Luceco has the power to drive significant profit growth in 2020
Thursday 19 Dec 2019 Author: Steven Frazer

Some of the best investment opportunities are found when fundamentally good companies temporarily come a cropper. This is exactly the case with Luceco (LUCE), which continues to enjoy strong orders and has the scope to repair profit margins from the high single digits of today to the mid-teens of the past.

Having sorted out the disastrous stock and currency mis-management problems of a couple of years ago, Luceco has the opportunity to transform itself and its share price through 2020 and beyond.

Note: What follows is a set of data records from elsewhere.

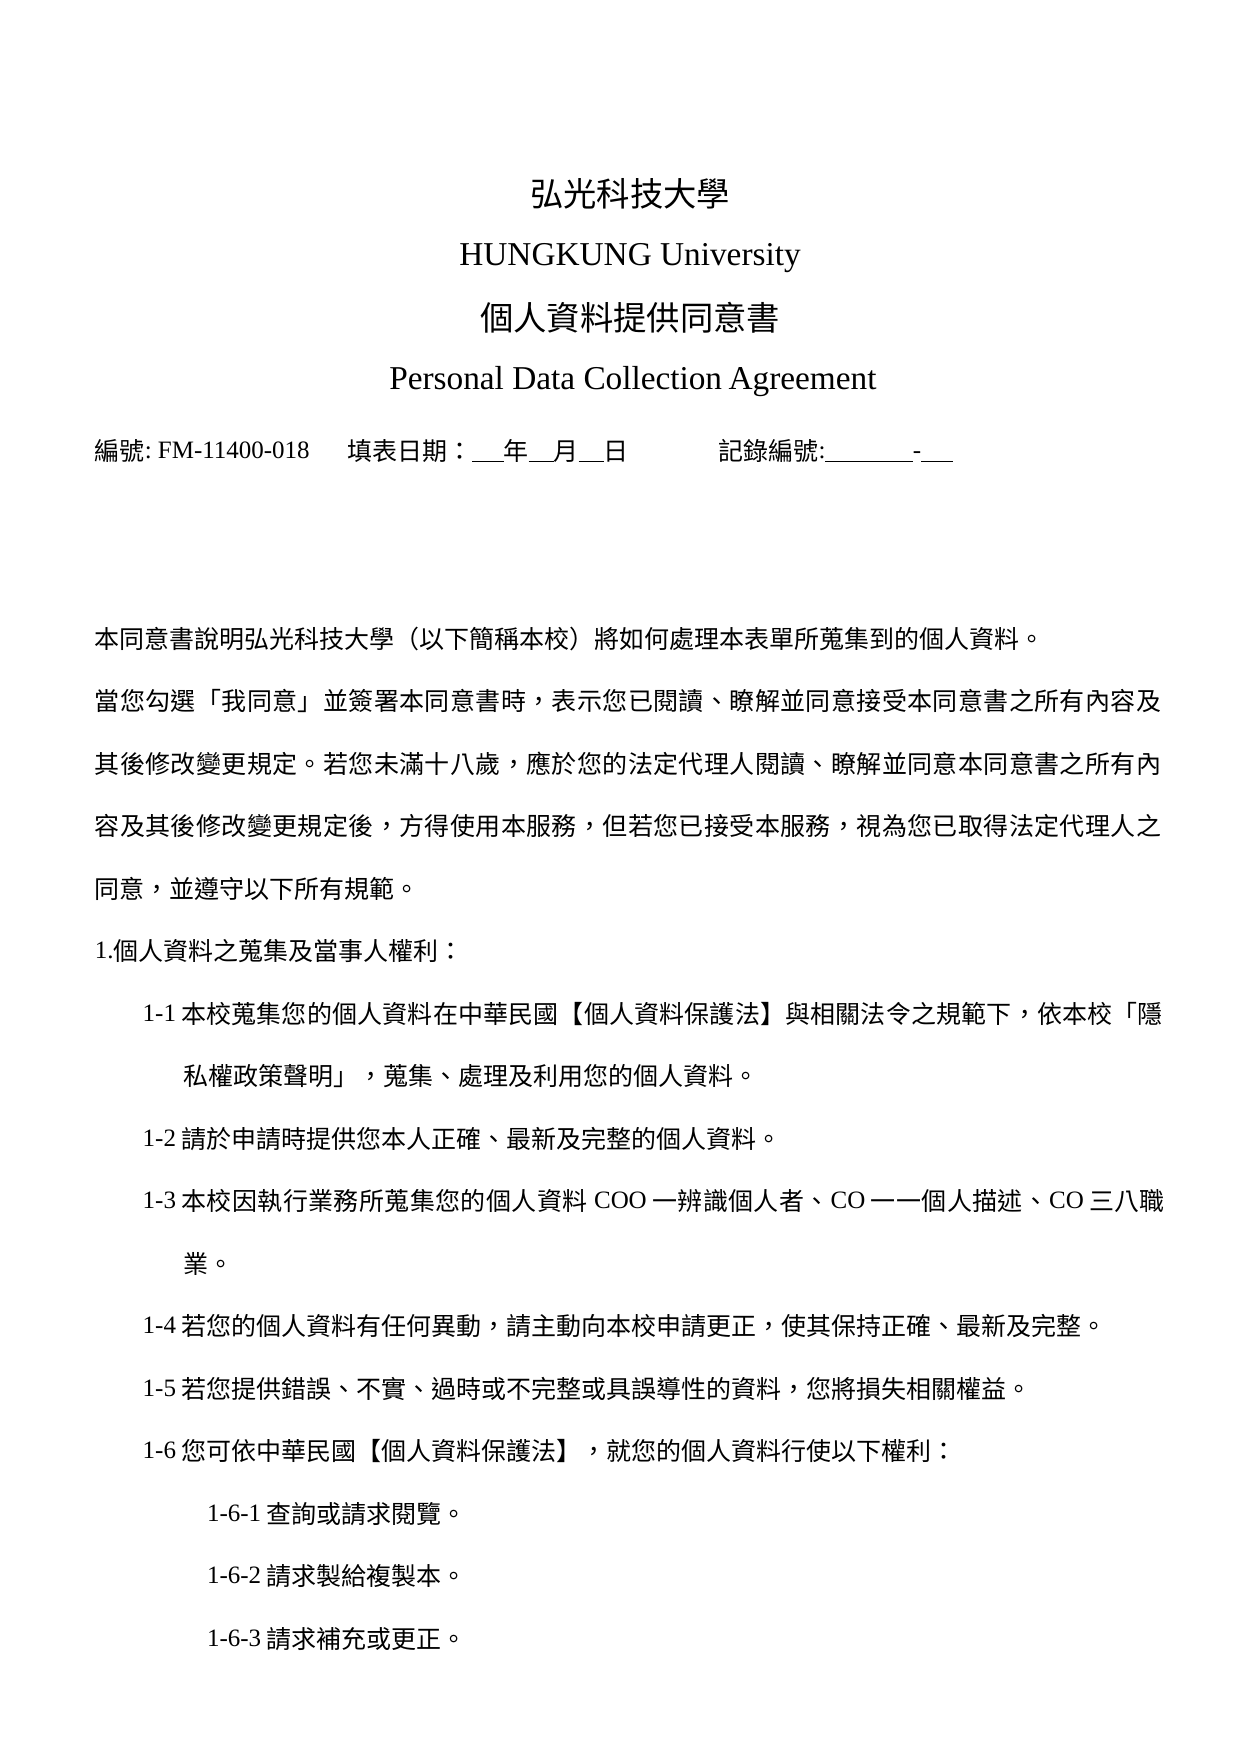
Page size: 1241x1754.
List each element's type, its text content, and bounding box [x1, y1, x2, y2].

text 1-5若您提供錯誤、不實、過時或不完整或具誤導性的資料，您將損失相關權益。 [142, 1346, 1165, 1408]
text 1-6-1查詢或請求閱覽。 [94, 1471, 1165, 1533]
text 1.個人資料之蒐集及當事人權利： [94, 908, 1165, 971]
text 1-6-3請求補充或更正。 [94, 1596, 1165, 1658]
text 1-3本校因執行業務所蒐集您的個人資料COO一辨識個人者、CO一一個人描述、CO三八職業。 [142, 1158, 1165, 1283]
text 本同意書說明弘光科技大學（以下簡稱本校）將如何處理本表單所蒐集到的個人資料。 [94, 596, 1165, 658]
text 1-1本校蒐集您的個人資料在中華民國【個人資料保護法】與相關法令之規範下，依本校「隱私權政策聲明」，蒐集、處理及利用您的個人資料。 [142, 971, 1165, 1096]
text Personal Data Collection Agreement [94, 359, 1165, 397]
text 當您勾選「我同意」並簽署本同意書時，表示您已閱讀、瞭解並同意接受本同意書之所有內容及其後修改變更規定。若您未滿十八歲，應於您的法定代理人閱讀、瞭解並同意本同意書之所有內容及其後修改變更規定後，方得使用本服務，但若您已接受本服務，視為您已取得法定代理人之同意，並遵守以下所有規範。 [94, 658, 1165, 908]
text 個人資料提供同意書 [94, 292, 1165, 340]
text HUNGKUNG University [94, 234, 1165, 273]
text 1-4若您的個人資料有任何異動，請主動向本校申請更正，使其保持正確、最新及完整。 [142, 1283, 1165, 1346]
text 1-6您可依中華民國【個人資料保護法】，就您的個人資料行使以下權利： [142, 1408, 1165, 1471]
text 1-6-2請求製給複製本。 [94, 1533, 1165, 1596]
text 弘光科技大學 [94, 168, 1165, 216]
text 1-2請於申請時提供您本人正確、最新及完整的個人資料。 [142, 1096, 1165, 1158]
text 編號: FM-11400-018 填表日期： 年 月 日 記錄編號: - [94, 408, 1165, 471]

There is scope for significant profit margin recovery to around 12% by 2021, improve free cash flow and possibly make value-adding acquisitions.

The Telford-based business supplies a large collection of electrical and wiring products to both retail and wholesale providers, covering industries such as commercial construction, residential housebuilding and housing maintenance.

Perhaps best known for its relatively new LED business (started from scratch just five years ago), many investors fail to recognise its much larger and more profitable wiring accessories operation, trading as BG, which supplies to the likes of B&Q and Travis Perkins (TPK).

This part of the business runs on high-teens margins and produces roughly 75% of operating profit. This is a regulated and defensive market with 50%-odd recurring revenues providing safety solutions to large landlords in both new build and repair, maintenance and improvement.

No-one wants to run the risk of electrocuting tenants when they plug the iron or kettle into the mains, for example.

Luceco’s wiring accessories business is still largely UK-based making international expansion an exciting opportunity.

Now that LED start-up costs have been largely sunk, free cash flow should really race ahead. For example, it threw off roughly £18m of free cash flow between 2014 and 2018. By contrast, analysts forecast £18m free cash flow in 2020 alone. This will allow Luceco to both deleverage the balance sheet and begin making bolt-on acquisitions to power growth.

Luceco is expected to have around £30m of net debt at the end of 2019, but that is forecast to be slashed to less than £5m by the end of 2021, giving the company up to £80m of acquisition firepower.

The stock is inexpensive in price-to-earnings terms, trading on just 12.6 times 2020 earnings forecasts of 9.2p.

With significant profit growth potential from both operational improvements, underlying expansion and acquisitions, we believe Luceco shares have significant re-rating potential.